Absolument. La liberté dont on parle ici est très théorique. En réalité, nous venons de le dire, nombre de patients sont vulnérables : âgés, isolés, souffrants, parfois en situation de détresse psychologique ou de dépendance financière. Dans un tel contexte, le consentement est conditionné par la fatigue, la peur d’être un fardeau pour les autres, ou par une forme d’abandon social. Ce n’est pas un choix libre, c’est une résignation. Or, la loi ne peut pas se construire sur une illusion de liberté, surtout quand il s’agit de vie ou de mort.
La proposition de loi (art. 4) prévoit que la personne doit être « apte à manifester sa volonté de façon libre et éclairée », mais comment en juger objectivement dans un contexte de grande souffrance ? D’après l’article 6, lorsque le médecin saisi d’une demande se prononce favorablement, après consultation de quelques professionnels de santé, le délai de réflexion minimal du demandeur est de deux jours seulement. Et encore, il peut être réduit « si le médecin estime que cela est de nature à̀ préserver la dignité de cette dernière telle qu’elle la conçoit » !
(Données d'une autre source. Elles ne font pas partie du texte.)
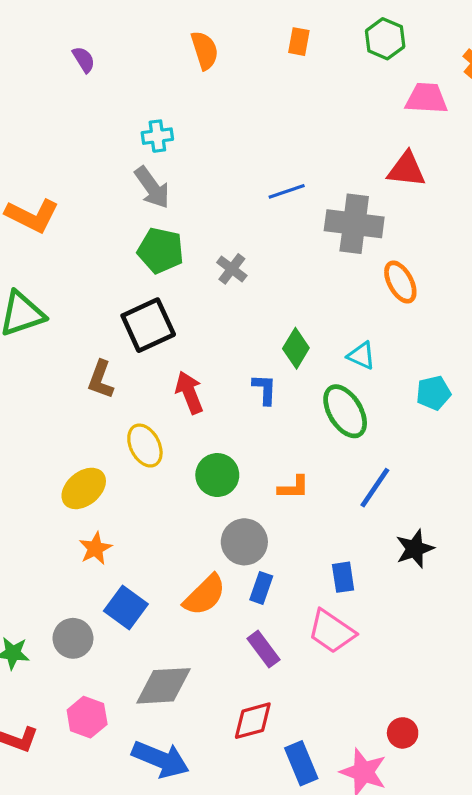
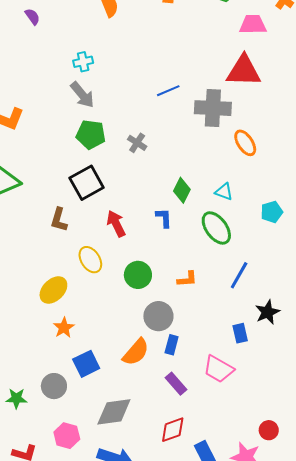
red triangle: (406, 170) -> (244, 71), size x1.4
blue rectangle: (343, 577) -> (240, 333), moved
blue square: (126, 608) -> (86, 364), turned 32

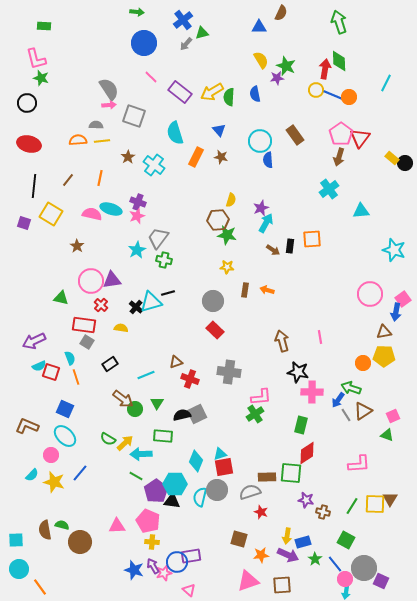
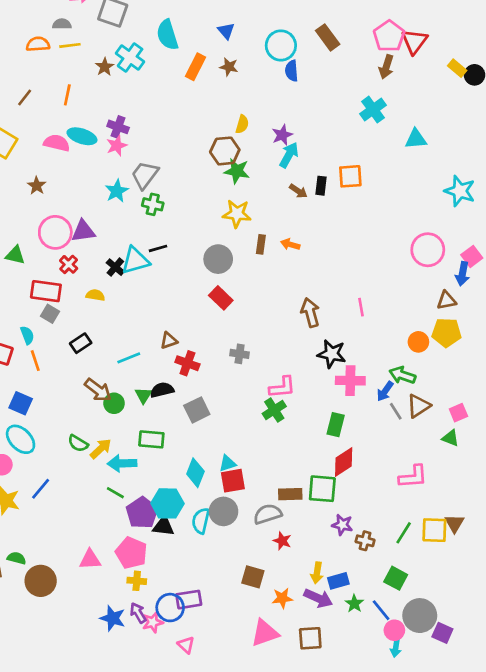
cyan cross: (154, 165) -> (130, 57), moved
yellow star: (227, 267) -> (237, 214), size x1.5
gray cross: (229, 372) -> (240, 354), size x0.6
black semicircle: (182, 415) -> (162, 390), moved

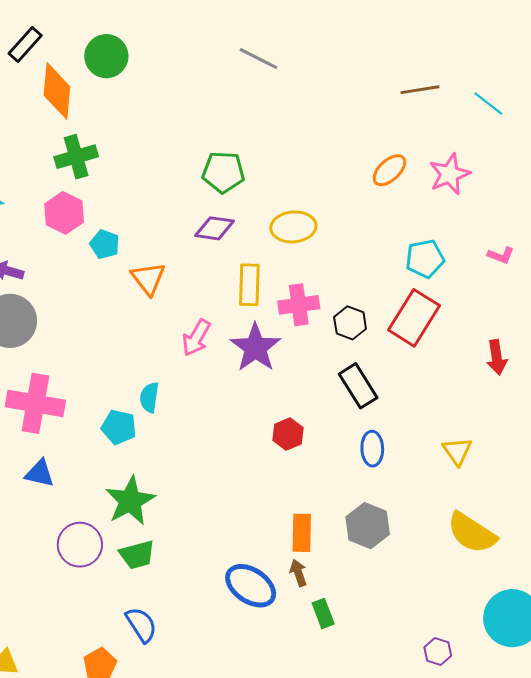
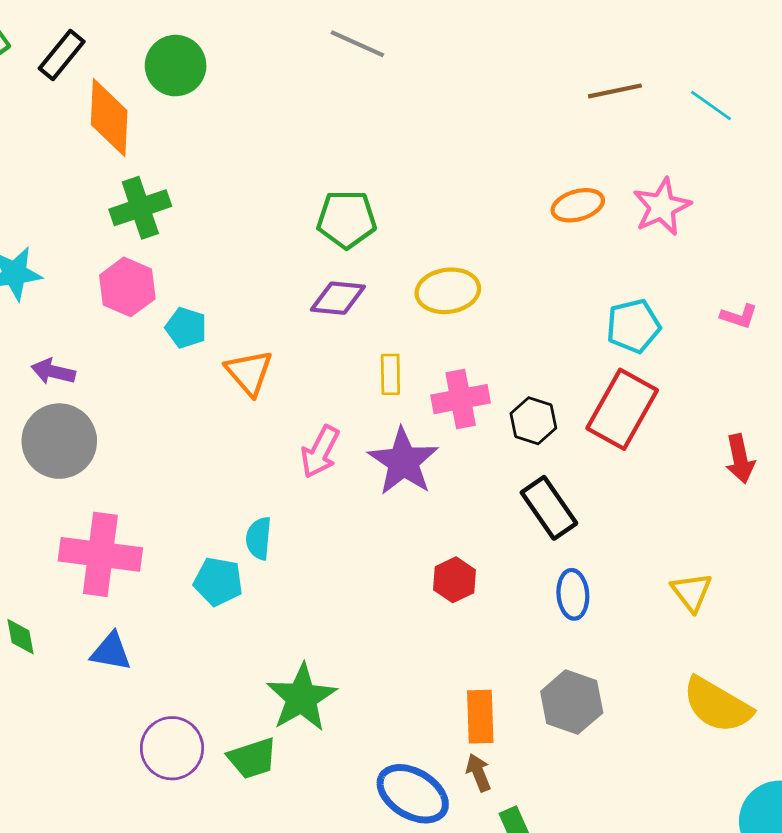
gray line: (258, 59) -> (357, 44), moved
orange ellipse: (389, 170) -> (578, 205), turned 30
yellow rectangle: (249, 285) -> (390, 374), size x0.7
green star: (130, 501) -> (301, 698), moved

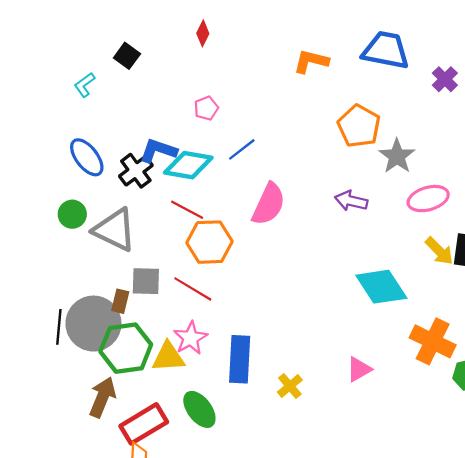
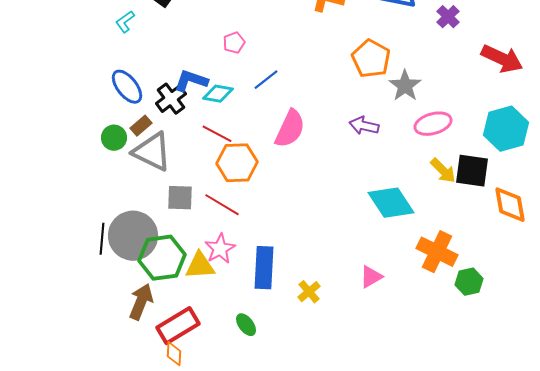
cyan diamond: (188, 165) -> (218, 94), size x0.7
brown rectangle: (120, 301) -> (141, 126), moved, turned 35
green ellipse: (199, 409) -> (246, 325), moved, size x0.7

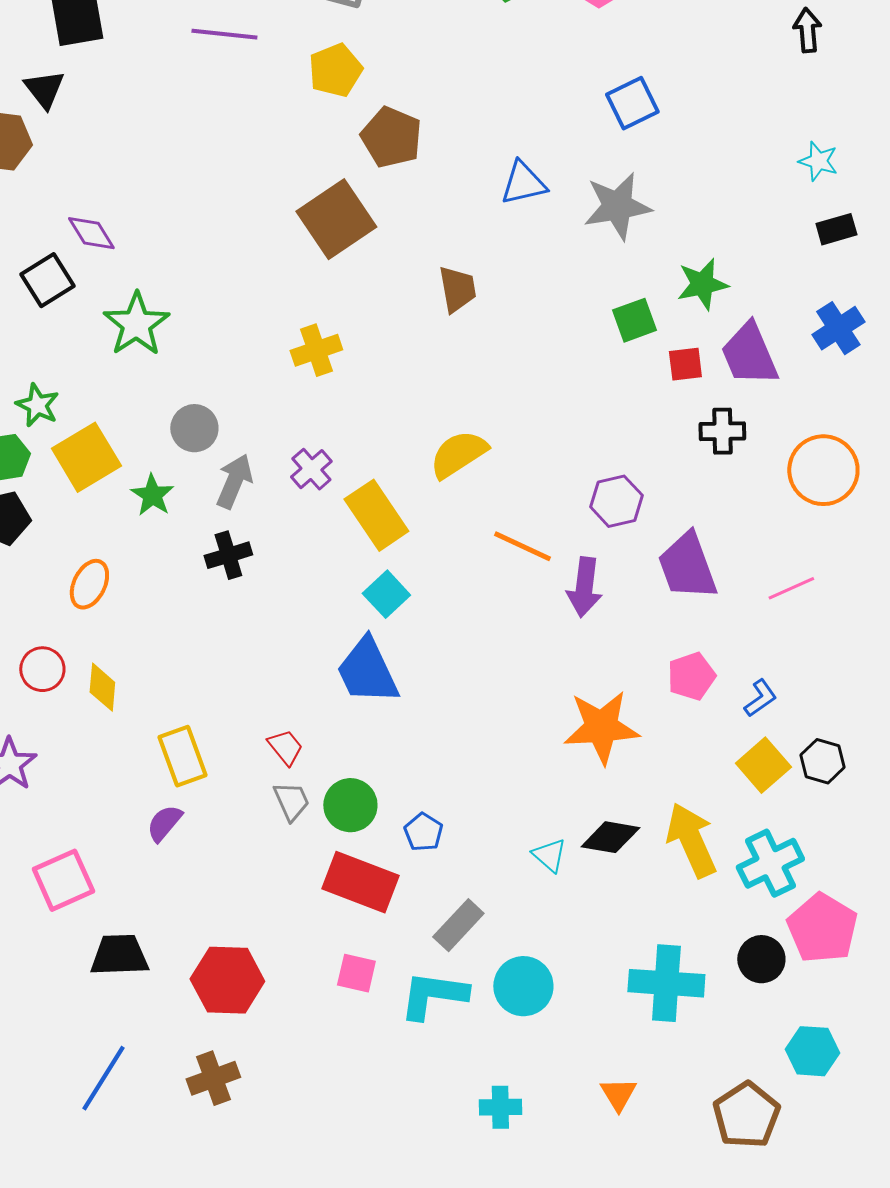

Un tel délai est-il propice à la manifestation d’une volonté « libre et éclairée » ? Toutes les dispositions protectrices des individus que notre droit connaît au sujet du consentement disparaissent, alors que l’enjeu n’est ni un crédit à la consommation, ni l’accession à la propriété mais le bien le plus précieux, la vie elle-même.
Ajoutons encore qu’il est toujours question de la supposée liberté d’une personne, celle qui met en œuvre le processus dit « d’aide à mourir », alors que le suicide assisté et l’euthanasie supposent toujours l’intervention de tiers. En réalité, c’est toujours un tiers — médecin, infirmier, ou même un proche — qui accomplira l’acte si la personne n’en est pas capable. Peut-on encore parler d’un acte autonome lorsque la responsabilité d’autres personnes est pleinement engagée ? Par exemple : celle de ceux qui préparent les substances létales.
| Quelles conséquences cela aurait-il sur la prise en charge de la douleur physique et surtout psychologique des patients, particulièrement en soins palliatifs ?
L’un des grands risques, c’est que l’euthanasie devienne une voie de facilité, y compris pour des motifs économiques. Investir dans les soins palliatifs, dans l’accompagnement psychologique, demande des moyens, du temps, une présence humaine. Nous savons qu’en France les services de soins palliatifs sont quantitativement insuffisants. L’euthanasie, elle, coûte peu. Ce que je crains, c’est un désengagement progressif de la société et des familles dans la prise en charge et l’accompagnement de ceux qui souffrent.
De plus, cela aura un impact sur les générations à venir : les personnes malades, âgées ou handicapées pourraient ne plus se sentir « dignes » de vivre. Elles auront l’impression d’être un poids. La légalisation de l’euthanasie et du suicide assisté, honteusement présenté comme égalitaire, crée en réalité une profonde altération de la dignité humaine et de la valeur de la vie de chacun d’entre nous. Prétendre promouvoir une fin de vie « digne » laisse entendre qu’un grand nombre de personnes en phase terminale ou atteintes de troubles psychiques ont perdu leur dignité.
Enfin, inévitablement, quasi mécaniquement, la légalisation de l’euthanasie, même initialement très encadrée, ouvrira la porte à une extension des possibilités d’accès : autisme, déficience intellectuelle, absence de projet d’avenir… Les exemples étrangers le prouvent (Belgique, Canada, Pays-Bas) et il n’y a aucune raison pour que la France ne suive pas le même chemin.